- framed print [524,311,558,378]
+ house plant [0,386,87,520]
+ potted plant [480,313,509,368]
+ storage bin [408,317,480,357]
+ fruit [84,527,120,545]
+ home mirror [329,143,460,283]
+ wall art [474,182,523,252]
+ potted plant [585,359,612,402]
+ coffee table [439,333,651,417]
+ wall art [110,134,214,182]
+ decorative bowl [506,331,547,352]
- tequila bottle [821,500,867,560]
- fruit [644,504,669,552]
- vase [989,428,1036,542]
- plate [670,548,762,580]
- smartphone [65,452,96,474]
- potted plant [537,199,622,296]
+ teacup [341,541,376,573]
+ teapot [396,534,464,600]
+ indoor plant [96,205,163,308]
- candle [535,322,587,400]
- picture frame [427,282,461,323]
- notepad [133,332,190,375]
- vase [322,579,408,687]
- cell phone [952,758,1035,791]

*****

WHAT YOU ARE ASKED TO DO
Return, without any change, the lines from the one holding "- notepad [133,332,190,375]" through the end of the listing, and only those.

SOLUTION
- notepad [133,332,190,375]
- vase [322,579,408,687]
- cell phone [952,758,1035,791]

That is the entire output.